01/04/2026
Budget 2026 du Département : un équilibre sous pression
A l'ordre du jour de l'Assemblée plénière du CD 31, l'examen du budget primitif. Ci-après, l'analyse de Marc Péré
Aujourd’hui, le Conseil départemental examinait le budget primitif 2026, c’est-à-dire le budget qui fixe les priorités et les moyens pour l’année à venir.
Avec près de 1,9 milliard d’euros, ce budget permet de continuer à financer les politiques essentielles : solidarité, collèges, routes, accompagnement des plus fragiles.
Mais derrière cette apparente stabilité, les marges de manœuvre se réduisent.
Le Département doit contenir ses dépenses tout en maintenant ses investissements. Cela se traduit par un recours accru à l’emprunt et une situation financière plus tendue qu’il n’y paraît.
Des recettes de plus en plus fragiles
Une part importante des recettes dépend aujourd’hui de facteurs extérieurs.
C’est le cas notamment :
• Des droits de mutation (les taxes perçues lors de la vente d’un bien immobilier), très sensibles aux fluctuations du marché ; (16% des recettes totales du Département)
• Et de la TVA, devenue une ressource majeure du Département (35% des recettes totales du Département).
👉 Sur ces 2 recettes, qui représentent donc plus de 50% des recettes totales du Département, les élus locaux n’ont aucune prise réelle.
Une contribution en forte hausse à la LGV
Le Département augmente fortement sa participation au projet GPSO, c’est-à-dire la future ligne à grande vitesse vers le Sud-Ouest (notamment Toulouse–Bordeaux). Cette contribution retrouve son rythme de croisière à 13 M€ par an, après avoir été de 7 M€ en 2025. Il s’agit là d’une réponse à l’appel de fonds émis annuellement par la Société des Grands Projets. En 2025, cet appel était de 50% de l’engagement du Département.
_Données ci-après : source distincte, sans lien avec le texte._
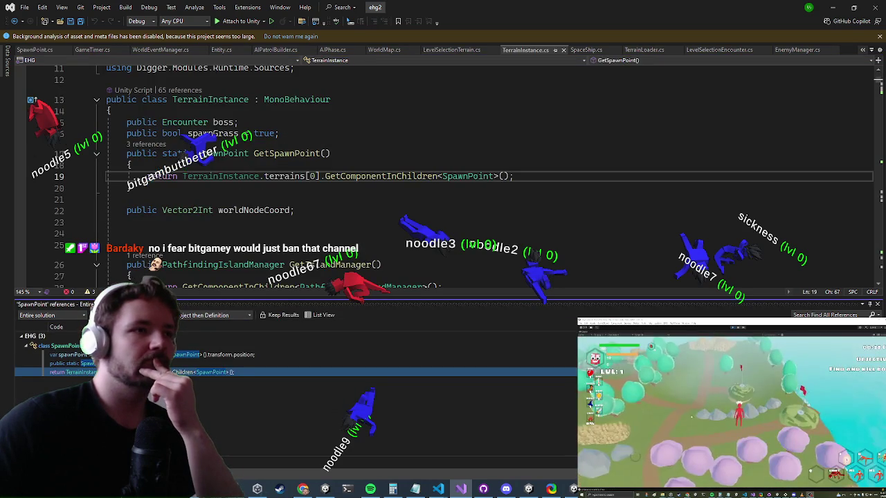
pyautogui.rightClick(282, 153)
pyautogui.click(308, 247)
Cette année, ce sera 100%.
C’est un choix d’investissement structurant pour le territoire, correspondant chaque année au financement d’un demi collège.
Mais une question se pose désormais clairement :
👉 Que se passera-t-il si l’État, comme cela semble se dessiner, se désengage de son financement ?
Dans ce cas, deux scénarios inquiétants :
• Soit les collectivités locales devront compenser, au prix d’un effort financier supplémentaire ;
• Soit le projet sera ret**dé, voire fragilisé, voire annulé.
Dans les deux cas, ce sont les territoires qui se retrouvent en première ligne.
Nous avons demandé et obtenu d’avoir accès au compte d’exploitation de la Société des Grands Projets. C’est en effet la SGP qui émet les appels de fonds auprès des collectivités. Nous souhaitons savoir à quoi sont utilisés les millions ainsi collectés.
Le vrai sujet : le rôle de l’État
Depuis plusieurs années, l’État réduit progressivement l’autonomie financière des collectivités : moins de fiscalité locale maîtrisée, plus de dépendance à des ressources nationales comme la TVA.
👉 En clair : les collectivités financent des politiques publiques essentielles, mais avec des ressources qu’elles ne pilotent plus.
On demande aux Départements d’agir, mais on leur retire progressivement les moyens de décider.